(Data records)

* * *

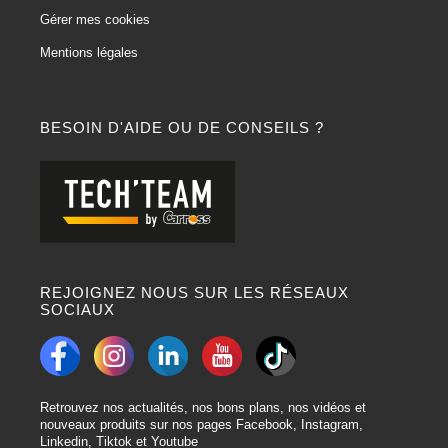
Gérer mes cookies
Mentions légales
BESOIN D'AIDE OU DE CONSEILS ?
REJOIGNEZ NOUS SUR LES RÉSEAUX
SOCIAUX
Retrouvez nos actualités, nos bons plans, nos vidéos et
nouveaux produits sur nos pages Facebook, Instagram,
Linkedin, Tiktok et Youtube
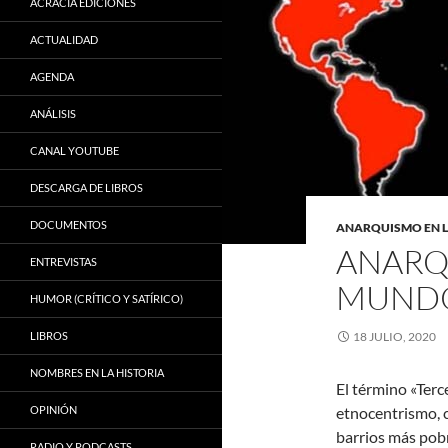
ACRACIA EDICIONES
ACTUALIDAD
AGENDA
ANÁLISIS
CANAL YOUTUBE
DESCARGA DE LIBROS
DOCUMENTOS
ANARQUISMO EN 
ANARQ
ENTREVISTAS
MUND
HUMOR (CRÍTICO Y SATÍRICO)
LIBROS
18 JULIO, 2020
NOMBRES EN LA HISTORIA
El término «Ter
OPINIÓN
etnocentrismo, 
barrios más pobr
RADIO Y PODCASTS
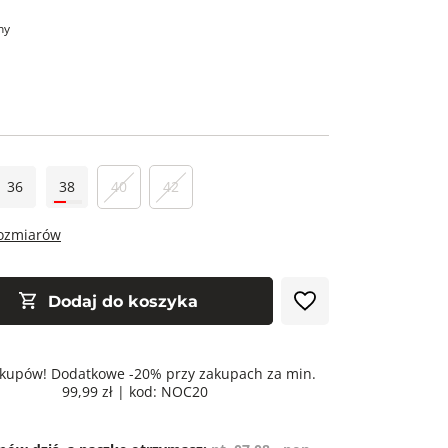
ny
36
38
40
42
rozmiarów
Dodaj do koszyka
kupów! Dodatkowe -20% przy zakupach za min.
99,99 zł | kod: NOC20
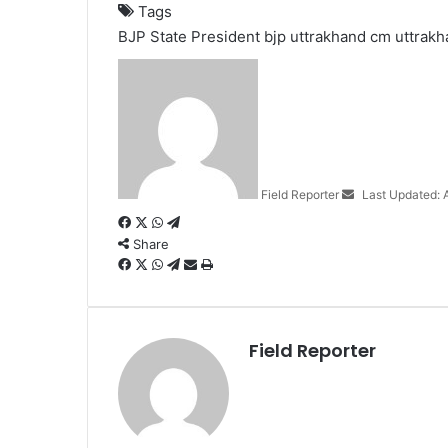
Tags
BJP State President
bjp uttrakhand
cm uttrakh
Send
an
email
Field Reporter
Last Updated: 
Facebook
X
WhatsApp
Telegram
Share
Facebook
X
WhatsApp
Telegram
Share
Print
via
Email
Field Reporter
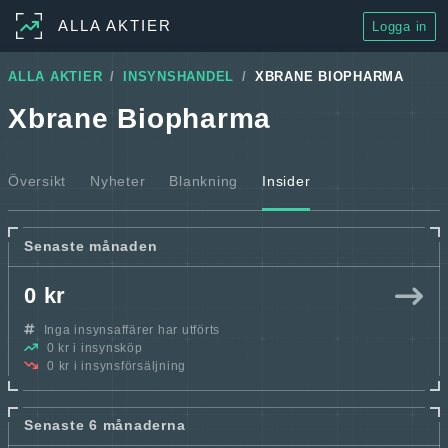
ALLA AKTIER
Logga in
ALLA AKTIER
INSYNSHANDEL
XBRANE BIOPHARMA
Xbrane Biopharma
Översikt
Nyheter
Blankning
Insider
Senaste månaden
0 kr
Inga insynsaffärer har utförts
0 kr i insynsköp
0 kr i insynsförsäljning
Senaste 6 månaderna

* * *

What the exercise asks:
Repeat every record above exactly, but drop the pictures.

Exercise answer:
Gérer mes cookies
Mentions légales
BESOIN D'AIDE OU DE CONSEILS ?
REJOIGNEZ NOUS SUR LES RÉSEAUX
SOCIAUX
Retrouvez nos actualités, nos bons plans, nos vidéos et
nouveaux produits sur nos pages Facebook, Instagram,
Linkedin, Tiktok et Youtube
ACRACIA EDICIONES
ACTUALIDAD
AGENDA
ANÁLISIS
CANAL YOUTUBE
DESCARGA DE LIBROS
DOCUMENTOS
ANARQUISMO EN 
ANARQ
ENTREVISTAS
MUND
HUMOR (CRÍTICO Y SATÍRICO)
LIBROS
18 JULIO, 2020
NOMBRES EN LA HISTORIA
El término «Ter
OPINIÓN
etnocentrismo, 
barrios más pobr
RADIO Y PODCASTS
ny
36
38
40
42
rozmiarów
Dodaj do koszyka
kupów! Dodatkowe -20% przy zakupach za min.
99,99 zł | kod: NOC20
Tags
BJP State President
bjp uttrakhand
cm uttrakh
Send
an
email
Field Reporter
Last Updated: 
Facebook
X
WhatsApp
Telegram
Share
Facebook
X
WhatsApp
Telegram
Share
Print
via
Email
Field Reporter
ALLA AKTIER
Logga in
ALLA AKTIER
INSYNSHANDEL
XBRANE BIOPHARMA
Xbrane Biopharma
Översikt
Nyheter
Blankning
Insider
Senaste månaden
0 kr
Inga insynsaffärer har utförts
0 kr i insynsköp
0 kr i insynsförsäljning
Senaste 6 månaderna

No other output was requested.